4. Proses Belajar Tetap Berjalan di Tengah Pengecoran

Mudji juga menyoroti kegiatan belajar mengajar di ponpes tetap berlangsung meskipun pengecoran lantai tiga tengah dilakukan, kondisi ini membuat risiko semakin besar ketika bangunan dalam keadaan tidak stabil.

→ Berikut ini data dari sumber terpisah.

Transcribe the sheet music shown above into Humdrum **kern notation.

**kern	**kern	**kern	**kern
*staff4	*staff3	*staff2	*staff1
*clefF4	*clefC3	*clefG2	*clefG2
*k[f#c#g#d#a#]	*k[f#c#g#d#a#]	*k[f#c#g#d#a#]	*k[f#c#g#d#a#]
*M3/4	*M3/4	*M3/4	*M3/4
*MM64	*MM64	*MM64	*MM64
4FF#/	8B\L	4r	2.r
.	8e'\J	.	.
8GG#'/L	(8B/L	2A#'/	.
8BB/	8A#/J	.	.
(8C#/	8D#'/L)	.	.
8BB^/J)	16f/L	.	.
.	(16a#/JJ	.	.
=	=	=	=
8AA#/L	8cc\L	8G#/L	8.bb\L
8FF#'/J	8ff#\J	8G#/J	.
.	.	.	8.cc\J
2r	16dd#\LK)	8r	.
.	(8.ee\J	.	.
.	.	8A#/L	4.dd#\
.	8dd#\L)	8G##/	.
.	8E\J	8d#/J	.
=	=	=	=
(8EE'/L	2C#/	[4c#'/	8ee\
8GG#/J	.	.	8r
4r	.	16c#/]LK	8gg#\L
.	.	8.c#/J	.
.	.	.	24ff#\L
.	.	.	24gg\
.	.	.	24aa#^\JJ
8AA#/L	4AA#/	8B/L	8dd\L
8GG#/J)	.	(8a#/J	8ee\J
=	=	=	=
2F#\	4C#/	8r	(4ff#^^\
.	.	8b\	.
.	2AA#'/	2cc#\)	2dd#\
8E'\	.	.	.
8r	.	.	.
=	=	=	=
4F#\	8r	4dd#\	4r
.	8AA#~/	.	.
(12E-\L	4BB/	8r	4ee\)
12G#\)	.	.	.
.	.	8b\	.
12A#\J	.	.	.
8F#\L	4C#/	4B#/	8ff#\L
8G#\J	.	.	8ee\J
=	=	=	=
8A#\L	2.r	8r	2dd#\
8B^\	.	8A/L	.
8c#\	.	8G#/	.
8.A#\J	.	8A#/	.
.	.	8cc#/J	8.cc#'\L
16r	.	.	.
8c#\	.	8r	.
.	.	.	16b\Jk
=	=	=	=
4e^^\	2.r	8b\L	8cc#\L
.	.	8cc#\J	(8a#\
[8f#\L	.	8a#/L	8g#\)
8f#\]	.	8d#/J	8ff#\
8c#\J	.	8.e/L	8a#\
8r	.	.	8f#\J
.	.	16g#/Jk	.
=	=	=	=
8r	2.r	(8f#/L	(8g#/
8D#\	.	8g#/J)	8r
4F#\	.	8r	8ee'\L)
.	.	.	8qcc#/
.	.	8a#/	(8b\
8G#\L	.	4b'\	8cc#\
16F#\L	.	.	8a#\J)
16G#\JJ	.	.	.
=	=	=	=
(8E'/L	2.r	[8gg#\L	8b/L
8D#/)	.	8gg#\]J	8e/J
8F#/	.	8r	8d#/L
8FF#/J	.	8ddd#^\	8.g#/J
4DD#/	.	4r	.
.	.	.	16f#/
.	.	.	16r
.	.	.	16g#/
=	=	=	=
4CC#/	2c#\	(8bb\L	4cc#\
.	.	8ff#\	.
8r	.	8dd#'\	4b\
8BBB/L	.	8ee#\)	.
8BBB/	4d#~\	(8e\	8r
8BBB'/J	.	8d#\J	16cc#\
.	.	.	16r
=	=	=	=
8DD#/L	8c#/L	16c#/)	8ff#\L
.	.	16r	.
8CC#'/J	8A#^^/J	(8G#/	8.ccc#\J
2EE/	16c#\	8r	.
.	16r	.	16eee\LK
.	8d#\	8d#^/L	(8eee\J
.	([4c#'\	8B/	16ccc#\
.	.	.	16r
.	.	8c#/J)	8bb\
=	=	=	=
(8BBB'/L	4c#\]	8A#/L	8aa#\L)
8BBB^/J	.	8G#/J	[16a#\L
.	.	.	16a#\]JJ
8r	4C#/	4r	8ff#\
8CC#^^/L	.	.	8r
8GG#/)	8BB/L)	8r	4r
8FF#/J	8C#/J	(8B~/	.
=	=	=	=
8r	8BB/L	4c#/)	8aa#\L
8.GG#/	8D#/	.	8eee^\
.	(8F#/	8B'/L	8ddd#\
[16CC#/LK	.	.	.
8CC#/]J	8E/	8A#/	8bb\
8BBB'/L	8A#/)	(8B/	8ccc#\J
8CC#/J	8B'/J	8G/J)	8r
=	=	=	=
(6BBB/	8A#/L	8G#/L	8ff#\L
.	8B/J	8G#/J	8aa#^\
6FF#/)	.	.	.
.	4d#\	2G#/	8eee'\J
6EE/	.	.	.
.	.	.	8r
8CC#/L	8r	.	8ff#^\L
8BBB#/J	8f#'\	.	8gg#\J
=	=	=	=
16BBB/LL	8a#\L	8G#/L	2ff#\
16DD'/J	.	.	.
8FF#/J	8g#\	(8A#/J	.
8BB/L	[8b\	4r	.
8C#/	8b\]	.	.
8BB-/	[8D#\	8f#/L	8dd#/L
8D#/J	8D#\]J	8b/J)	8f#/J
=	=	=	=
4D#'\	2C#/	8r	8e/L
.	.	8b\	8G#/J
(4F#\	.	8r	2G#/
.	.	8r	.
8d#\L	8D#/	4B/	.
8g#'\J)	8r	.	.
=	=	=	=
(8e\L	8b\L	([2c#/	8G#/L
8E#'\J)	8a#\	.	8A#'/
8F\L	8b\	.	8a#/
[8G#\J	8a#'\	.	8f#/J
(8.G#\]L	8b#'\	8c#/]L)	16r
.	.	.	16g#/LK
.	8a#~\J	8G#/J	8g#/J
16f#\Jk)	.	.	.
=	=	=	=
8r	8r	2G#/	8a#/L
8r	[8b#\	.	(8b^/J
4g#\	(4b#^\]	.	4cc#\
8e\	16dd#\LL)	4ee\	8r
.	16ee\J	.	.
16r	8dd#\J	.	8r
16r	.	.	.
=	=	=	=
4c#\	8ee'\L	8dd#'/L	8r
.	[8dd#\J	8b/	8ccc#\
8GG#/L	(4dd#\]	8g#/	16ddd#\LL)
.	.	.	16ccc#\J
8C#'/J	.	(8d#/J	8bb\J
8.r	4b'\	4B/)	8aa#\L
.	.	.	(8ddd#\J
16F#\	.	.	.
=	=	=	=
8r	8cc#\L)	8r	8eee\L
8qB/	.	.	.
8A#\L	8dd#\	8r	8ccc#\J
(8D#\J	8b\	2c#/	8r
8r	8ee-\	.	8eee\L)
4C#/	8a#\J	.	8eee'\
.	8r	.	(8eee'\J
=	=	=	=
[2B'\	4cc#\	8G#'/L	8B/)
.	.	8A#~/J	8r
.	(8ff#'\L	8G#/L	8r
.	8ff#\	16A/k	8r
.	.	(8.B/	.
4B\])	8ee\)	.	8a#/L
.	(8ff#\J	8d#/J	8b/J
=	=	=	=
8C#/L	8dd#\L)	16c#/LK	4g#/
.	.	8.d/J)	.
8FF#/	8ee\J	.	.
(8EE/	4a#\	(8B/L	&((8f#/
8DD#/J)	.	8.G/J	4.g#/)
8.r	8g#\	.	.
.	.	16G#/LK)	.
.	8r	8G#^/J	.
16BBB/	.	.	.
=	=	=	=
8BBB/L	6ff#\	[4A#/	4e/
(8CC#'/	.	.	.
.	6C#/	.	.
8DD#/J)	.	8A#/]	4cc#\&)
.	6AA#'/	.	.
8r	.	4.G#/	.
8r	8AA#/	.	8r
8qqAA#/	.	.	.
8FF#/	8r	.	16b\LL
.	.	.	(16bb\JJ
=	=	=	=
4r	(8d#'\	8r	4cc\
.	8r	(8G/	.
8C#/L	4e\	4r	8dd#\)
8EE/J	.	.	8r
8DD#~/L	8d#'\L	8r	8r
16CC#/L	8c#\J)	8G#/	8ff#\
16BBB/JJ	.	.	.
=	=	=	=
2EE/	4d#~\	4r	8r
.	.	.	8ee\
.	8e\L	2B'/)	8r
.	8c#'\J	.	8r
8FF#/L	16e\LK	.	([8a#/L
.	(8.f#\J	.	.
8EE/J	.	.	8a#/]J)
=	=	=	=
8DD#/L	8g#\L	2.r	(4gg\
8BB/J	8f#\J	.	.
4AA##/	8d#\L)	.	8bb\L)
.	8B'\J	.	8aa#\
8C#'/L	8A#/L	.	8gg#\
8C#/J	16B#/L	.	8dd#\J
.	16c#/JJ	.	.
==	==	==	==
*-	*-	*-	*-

“Struktur bangunan atau konstruksi bangunan yang sedang dikerjakan tiga lantai tersebut menjadi tidak stabil atau labil. Celakanya di lantai satu masih dipakai untuk kegiatan belajar, ngaji,” tegasnya.

5. Tanggapan Pemerintah  

Gubernur Jawa Timur, Khofifah Indar Parawansa, menyatakan bahwa biaya pengobatan korban akan dibebankan kepada pemerintah provinsi maupun kabupaten sesuai lokasi perawatan.

Sementara itu, Pemkab Sidoarjo mengimbau agar pembangunan di wilayahnya memiliki izin resmi dan mematuhi regulasi teknis agar kejadian serupa tidak terulang.

Investigasi lebih mendalam akan dilakukan untuk mengungkap penyebab pasti runtuhnya musala, termasuk audit desain, kualitas material, dan kepatuhan regulasi. Rencana rekonstruksi serta langkah pemulihan akan ditetapkan setelah proses penanganan darurat selesai.